The client library we're using - DuckDB - is also a storage format, but one with spatial database capabilities, including views, so for the case of cloud-sourced data it is straightforward to offer a data product that contains only a view which is read on-demand by any end user. This means, for the effort of figuring out a view definition a data product of any scale can be delivered in a tiny database file.

The blog download contains such a data product - mydivisionview.duckdb - which was created by the notebook MakeViewDatabase and can be ingested by anyone using the notebook ReadViewDatabase. In this case then a file of only 268KB can deliver data of national (or even global) scale. This is the power of cloud-native well-known files read on-demand from the cloud.
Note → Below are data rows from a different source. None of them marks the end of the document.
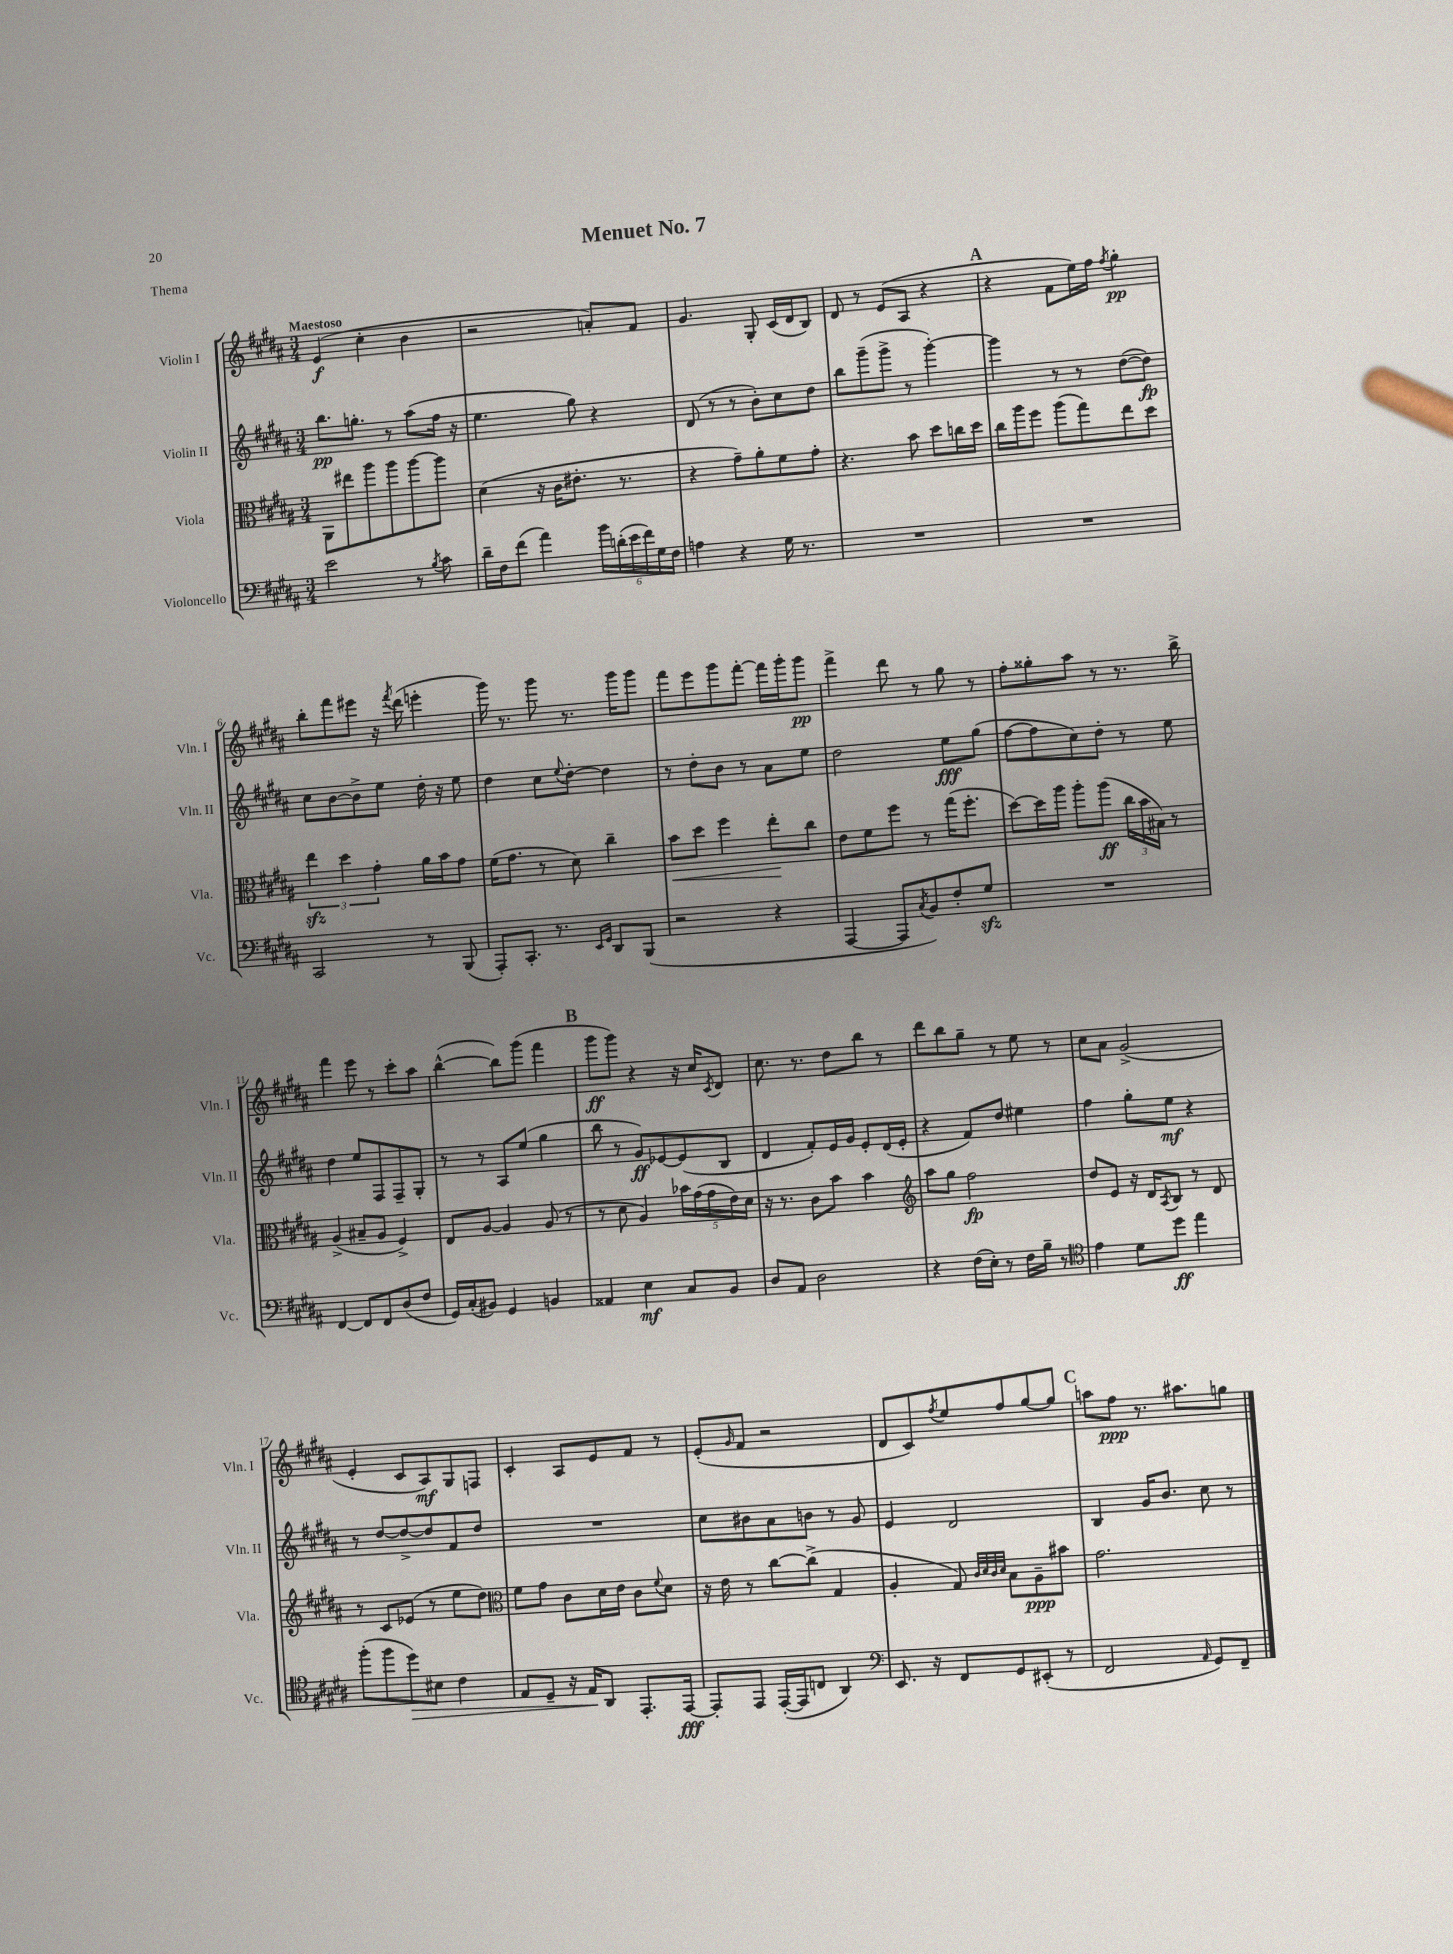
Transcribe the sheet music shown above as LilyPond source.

\header { title = "Menuet No. 7" piece = "Thema" }
<<
\new StaffGroup <<
\new Staff = "s0" \with { instrumentName = "Violin I" shortInstrumentName = "Vln. I" } {
    \clef treble \key b \major \numericTimeSignature \time 3/4 \tempo "Maestoso"
    e'4\f( cis''4-. b'4 |
    r2 a'8-.) fis'8 |
    gis'4. gis8-. cis'16( dis'16 b8) |
    dis'8 r8 e'8( ais8 r4 |
    \mark \markup { \bold "A" } r4 fis'8 e''16) fis''16 \acciaccatura { fis''8 } gis''4-.\pp |
    b''8-. fis'''8 eis'''8 r16 \acciaccatura { fis'''8 } dis'''16( e'''4-. |
    gis'''16) r8. gis'''8 r8. gis'''16 gis'''8 |
    fis'''8 e'''8 gis'''8 fis'''8~-. fis'''16 gis'''16-. gis'''8\pp |
    fis'''4-> dis'''8 r8 gis''8 r8 |
    fis''8-. gisis''8-. ais''8 r8 r8. b''16-> |
    fis'''4 e'''8 r8 cis'''8-. ais''8 |
    b''4~-^( b''8) gis'''8( fis'''4 |
    \mark \markup { \bold "B" } gis'''8\ff gis'''8) r4 r16 cis''16 \acciaccatura { cis'8 } dis'8 |
    cis''8. r8. dis''8 b''8 r8 |
    dis'''8 b''8 gis''8-- r8 e''8 r8 |
    cis''8 ais'8 gis'2->( |
    e'4-. cis'8 ais8\mf) gis8 f8 |
    cis'4-. ais8 e'8 fis'8 r8 |
    e'8-.( \grace { gis'16 } fis'8 r2 |
    dis'8 cis'8) \acciaccatura { fis''8 } e''8 fis''8 gis''8~ gis''8 |
    \mark \markup { \bold "C" } a''8 fis''8\ppp r8. ais''8. g''8 \bar "|." |
}
\new Staff = "s1" \with { instrumentName = "Violin II" shortInstrumentName = "Vln. II" } {
    \clef treble \key b \major \numericTimeSignature \time 3/4
    b''8.\pp g''8.-. r8 ais''8( fis''16 r16 |
    e''4. gis''8) r4 |
    dis'8( r8 r8 b'8-.) cis''8 dis''8 |
    b''8 gis'''8--( gis'''8-> r8 gis'''4~-.) |
    \mark \markup { \bold "A" } gis'''4 r8 r8 dis''8~( dis''8\fp) |
    cis''8 b'8~ b'8-> e''8 dis''16-. r16 e''8 |
    dis''4 cis''8 \appoggiatura { e''8 } dis''8~-. dis''4 |
    r8 dis''8-. b'8 r8 ais'8 e''8 |
    dis''2 e''8\fff gis''8( |
    fis''8~ fis''8 cis''8) dis''8-. r8 e''8 |
    dis''4 e''8 fis8 fis8-- gis8-. |
    r8 r8 ais8 e''8( gis''4 |
    \mark \markup { \bold "B" } b''8 r8 gis'8\ff) ees'8~ ees'8( b8 |
    dis'4 fis'8-.) e'16 gis'16 e'8-. dis'16( e'16-. |
    r4 fis'8) dis''8 eis''4 |
    fis''4 gis''8-. e''8\mf r4 |
    r8 dis''8~ dis''8~-> dis''8 fis'8 dis''8 |
    R2. |
    cis''8 bis'8 ais'8 b'8 r8 gis'8 |
    e'4 dis'2 |
    \mark \markup { \bold "C" } b4 gis'16 b'8. cis''8 r8 \bar "|." |
}
\new Staff = "s2" \with { instrumentName = "Viola" shortInstrumentName = "Vla." } {
    \clef alto \key b \major \numericTimeSignature \time 3/4
    ais,8 eis''8 ais''8 ais''8 ais''8~ ais''8 |
    dis'4( r16 cis'16 eis'8.-. r8. |
    r4 gis'8--) ais'8-. fis'8 gis'8-. |
    r4. b'8 dis''8 c''16 dis''16 |
    \mark \markup { \bold "A" } cis''16 ais''16 fis''8 ais''8( gis''8) e''8 dis''8 |
    \tuplet 3/2 { e''4\sfz dis''4 gis'4-. } ais'16 b'16 gis'8 |
    fis'16( gis'8. r8 dis'8) cis''4-- |
    b'8\< dis''8 fis''4 e''8-.\! cis''8 |
    e'8 fis'8 fis''8 r8 gis''16( fis''8.-. |
    dis''8~) dis''16 ais''16 ais''8-. ais''8\ff( \tuplet 3/2 { cis''16 b'16 bis16) } r8 |
    ais4->( bis8-- ais8 fis4->) |
    e8 ais8~ ais4 ais8( r8 |
    \mark \markup { \bold "B" } r8 dis'8 ais4) \tuplet 5/4 { bes'16 gis'16( gis'16 e'16) dis'16 } |
    r16 r8. cis'8 b'8 b'4 |
    \clef treble ais''8 gis''8 fis''2\fp |
    dis''8 e'8 r16 dis'16 \acciaccatura { ais8 } b8 r8 dis'8 |
    r8 cis'8 ees'8( r8 e''8 dis''8) |
    \clef alto fis'8 gis'8 cis'8 dis'16 e'16 cis'8 \appoggiatura { fis'8 } dis'8 |
    r16 e'16 r8 cis''8~ cis''8->( gis4 |
    ais4-. gis8) \grace { cis'32 dis'32 cis'32 dis'32 } b8 ais8--\ppp bis'8 |
    \mark \markup { \bold "C" } gis'2. \bar "|." |
}
\new Staff = "s3" \with { instrumentName = "Violoncello" shortInstrumentName = "Vc." } {
    \clef bass \key b \major \numericTimeSignature \time 3/4
    e'2 r8 \acciaccatura { b8 } cis'8 |
    dis'16-- fis16 fis'8( ais'4) \tuplet 6/4 { b'16 d'16-.( e'16 fis'16) gis16 fis16 } |
    a4 r4 gis16 r8. |
    R2. |
    \mark \markup { \bold "A" } R2. |
    cis,2 r8 b,,8( |
    ais,,8-.) cis,8.-. r8. \grace { e,16 gis,16 } dis,8 b,,8( |
    r2 r4 |
    ais,,4~ ais,,8 \acciaccatura { cis8 } b,8) fis8-. gis8\sfz |
    R2. |
    fis,4~ fis,8 fis,8 dis8( fis8 |
    gis,16) cis16-.( bis,8) gis,4 b,4 |
    \mark \markup { \bold "B" } aisis,4 e4\mf cis8 b,8 |
    dis8 ais,8 dis2 |
    r4 fis16( e16-.) r8 fis16 b16-- r8 |
    \clef tenor e'4 dis'8 dis''8\ff e''4 |
    fis''8-.( fis''8 dis''8\>) bis8 cis'4 |
    e8 dis8-- r16 e16\! ais,8 e,8.-. e,16~\fff |
    e,8-. e,8 e,16~-.( e,16 c8 ais,4) |
    \clef bass e,8. r16 fis,8 gis,8 eis,8-.( r8 |
    \mark \markup { \bold "C" } fis,2 \grace { ais,16 } gis,8) fis,8-- \bar "|." |
}
>>
>>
If the dataset source changes the same DuckDB database will always access the latest data.

Below is the code for ReadViewDatabase. If you copy mydivisionview.duck db into your project hole folder it will deliver the view contents into your project default geodatabase in seconds (15 on my machine):

import arcpy
from datetime import datetime
import duckdb
import os
def getNow():
    return str(datetime.utcnow().replace(microsecond=0))
print(f"Extracting data at {getNow()}")
arcpy.env.overwriteOutput = True
aprx = arcpy.mp.ArcGISProject("CURRENT")
homeFolder = aprx.homeFolder
gdb = aprx.defaultGeodatabase
sR = arcpy.SpatialReference(4326)
duckDB = os.path.join(homeFolder,"MyDivisionView.duckdb")
conn = duckdb.connect(duckDB)
conn.sql("install spatial;load spatial;")
conn.sql("install httpfs;load httpfs;")
conn.sql("set enable_object_cache=true;")
duckDivisions = conn.sql(f"""select id,
                                xmin::float as xmin,
                                ymin::float as ymin,
                                xmax::float as xmax,
                                ymax::float as ymax,
                                version::short as version,
                                subtype,
                                primary_name,
                                class,
                                region,
                                country,
                                driving_side,
                                geometry
                                from MyDivisionView;""")
arcDivisions = arcpy.management.CreateFeatureclass(gdb,
                                                   out_name="My_Division_Areas",
                                                   geometry_type="POLYGON",
                                                   spatial_reference=sR).getOutput(0)
arcpy.management.AddField(in_table=arcDivisions,field_name="id",field_type="TEXT",field_length=32)
for f in ["xmin","ymin","xmax","ymax"]:
    arcpy.management.AddField(in_table=arcDivisions,field_name=f,field_type="FLOAT")
arcpy.management.AddField(in_table=arcDivisions,field_name="version",field_type="SHORT")
arcpy.management.AddField(in_table=arcDivisions,field_name="subtype",field_type="TEXT",field_length=20)
arcpy.management.AddField(in_table=arcDivisions,field_name="primary_name",field_type="TEXT",field_length=100)
arcpy.management.AddField(in_table=arcDivisions,field_name="class",field_type="TEXT",field_length=6)
arcpy.management.AddField(in_table=arcDivisions,field_name="region",field_type="TEXT",field_length=10)
arcpy.management.AddField(in_table=arcDivisions,field_name="country",field_type="TEXT",field_length=2)
arcpy.management.AddField(in_table=arcDivisions,field_name="driving_side",field_type="TEXT",field_length=10)
with arcpy.da.InsertCursor(arcDivisions,["id","xmin","ymin","xmax","ymax","version","subtype",
                                         "primary_name","class","region","country",
                                         "driving_side","shape@"]) as iCursor:
    row = duckDivisions.fetchone()
    i = 1
    while row:
        #if i % 1000 == 0:
        #     print('Inserted {} My_Division_Area rows'.format(i))
        row = list(row)
        row[-1] = arcpy.FromWKB(row[-1])
        iCursor.insertRow(row)
        i+=1
        row = duckDivisions.fetchone()
del iCursor
conn.close()
print(f"Data extracted at {getNow()}")

I'll finish with a few summary points:

Small cloud well-known files in the cloud are easily ingested.
Unlimited scale cloud well-known files in object storage are easily ingested.
Any scale cloud well-known file data in any view definition can be easily shared in tiny containers.